As you see I created a domain store_a_leaf

When I push a new message with nats pub orders.store_1.foo order1_03 --context leaf in a connected state everything works as expected, the msg appears in both nats servers.

When I push it in disconnected state the message gets completely lost.

derekcollison commented 1 year ago

Could you share the following?

nats stream info for both accounts on leaf and hub for the streams in question?

simonhoss commented 1 year ago

Here we go

For the hub:

❯ nats stream info
? Select a Stream orders
Information for Stream orders created 2023-05-11 18:46:45

             Subjects: orders.>
             Replicas: 1
              Storage: File

Options:

            Retention: Limits
     Acknowledgements: true
       Discard Policy: Old
     Duplicate Window: 2m0s
    Allows Msg Delete: true
         Allows Purge: true
       Allows Rollups: false

Limits:

     Maximum Messages: unlimited
  Maximum Per Subject: unlimited
        Maximum Bytes: unlimited
          Maximum Age: unlimited
 Maximum Message Size: unlimited
    Maximum Consumers: unlimited

State:

             Messages: 1
                Bytes: 57 B
             FirstSeq: 1 @ 2023-05-11T16:49:41 UTC
              LastSeq: 1 @ 2023-05-11T16:49:41 UTC
     Active Consumers: 0
   Number of Subjects: 1

For the leaf

❯ nats stream info --context leaf
? Select a Stream orders_leaf
Information for Stream orders_leaf created 2023-05-11 18:49:35

             Replicas: 1
              Storage: File

Options:

            Retention: Limits
     Acknowledgements: true
       Discard Policy: Old
     Duplicate Window: 2m0s
    Allows Msg Delete: true
         Allows Purge: true
       Allows Rollups: false

Limits:

     Maximum Messages: unlimited
  Maximum Per Subject: unlimited
        Maximum Bytes: unlimited
          Maximum Age: unlimited
 Maximum Message Size: unlimited
    Maximum Consumers: unlimited

Replication:

              Sources: orders, Subject: orders.store_1.foo, API Prefix: $JS.hub.API

Cluster Information:

                 Name: store_a
               Leader: store_a

Source Information:

          Stream Name: orders
                  Lag: 0
            Last Seen: 0.89s
      Ext.
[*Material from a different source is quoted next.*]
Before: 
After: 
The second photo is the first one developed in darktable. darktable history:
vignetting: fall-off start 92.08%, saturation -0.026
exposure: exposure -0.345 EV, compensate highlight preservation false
API Prefix: $JS.hub.API

State:

             Messages: 1
                Bytes: 112 B
             FirstSeq: 1 @ 2023-05-11T16:49:41 UTC
              LastSeq: 1 @ 2023-05-11T16:49:41 UTC
     Active Consumers: 0
   Number of Subjects: 1
derekcollison commented 1 year ago

The source on the leafnode does not listen to the subject on its own and only gets messages when they are present in the hub.

You can add the subject orders.> to the source but I don't think that is what you are trying to achieve.
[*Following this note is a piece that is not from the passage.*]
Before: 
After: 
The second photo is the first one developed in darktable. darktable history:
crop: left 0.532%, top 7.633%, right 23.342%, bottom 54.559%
Can you explain at a high level what you want accomplish? When messages are published in the hub vs on the leafnode and both situations when the leafnode connection is down?

simonhoss commented 1 year ago

Gotcha.

What I want to achieve is a scenario where I have a central (hub) and some leafs which are on edge devices. The hub can push infos to the edge device and the edge back to the hub. This works perfectly when the --source is set and both systems are online. But the problem is I cannot guarantee a stable connection. So both of them should cache the not send messages and as soon as the connection is back, it should send in both directions all the not send message. In any case the messages should be persisted regardless the connection state between the leaf and the hub.
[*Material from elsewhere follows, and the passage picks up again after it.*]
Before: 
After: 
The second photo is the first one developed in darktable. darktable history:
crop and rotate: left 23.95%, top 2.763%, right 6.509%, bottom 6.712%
derekcollison commented 1 year ago

Common pattern.

On leaf have the stream listen to subjects like EVENT.LEAF-1.> On hub have it listen on EVENT.HUB.>

Then source the leafnode stream from the hub using filter subject EVENT.HUB.> So it only pulls hub messages. On HUB have it source leafnode with EVENT.LEAF-1.> so it only pulls local messages into the HUB.

If you plan to have alot of leafnodes this may start to have scaling issues on the stream hub, but we have worked with customers to architect solutions for that as well.

simonhoss commented 1 year ago

I also started to think in that way. Is there a possibility that I can then push the messages into a common stream on each node? Maybe with RePublish?

See picture as example:

image

derekcollison commented 1 year ago

You could put RePublish is NATS core, so message loss can happen. Again we have designed systems for customers since these can be complex at large scale.

simonhoss commented 1 year ago

With the republish I meant a way of collecting the hub main stream and the source streams from the leaf. I want that all messages are again pushed into stream a where I can subscribe and get all messages on the hub including the leafs.

I solved it now by creating another stream on the hub with the sources of the other streams, which again are sourced to the dedicated leafs.

Thanks a lot for your help. I think I can now go forward with this approach!

derekcollison commented 1 year ago

I accounted for that when I said have the HUB source from all leafs for their filtered subjects.

derekcollison commented 1 year ago

See above comment.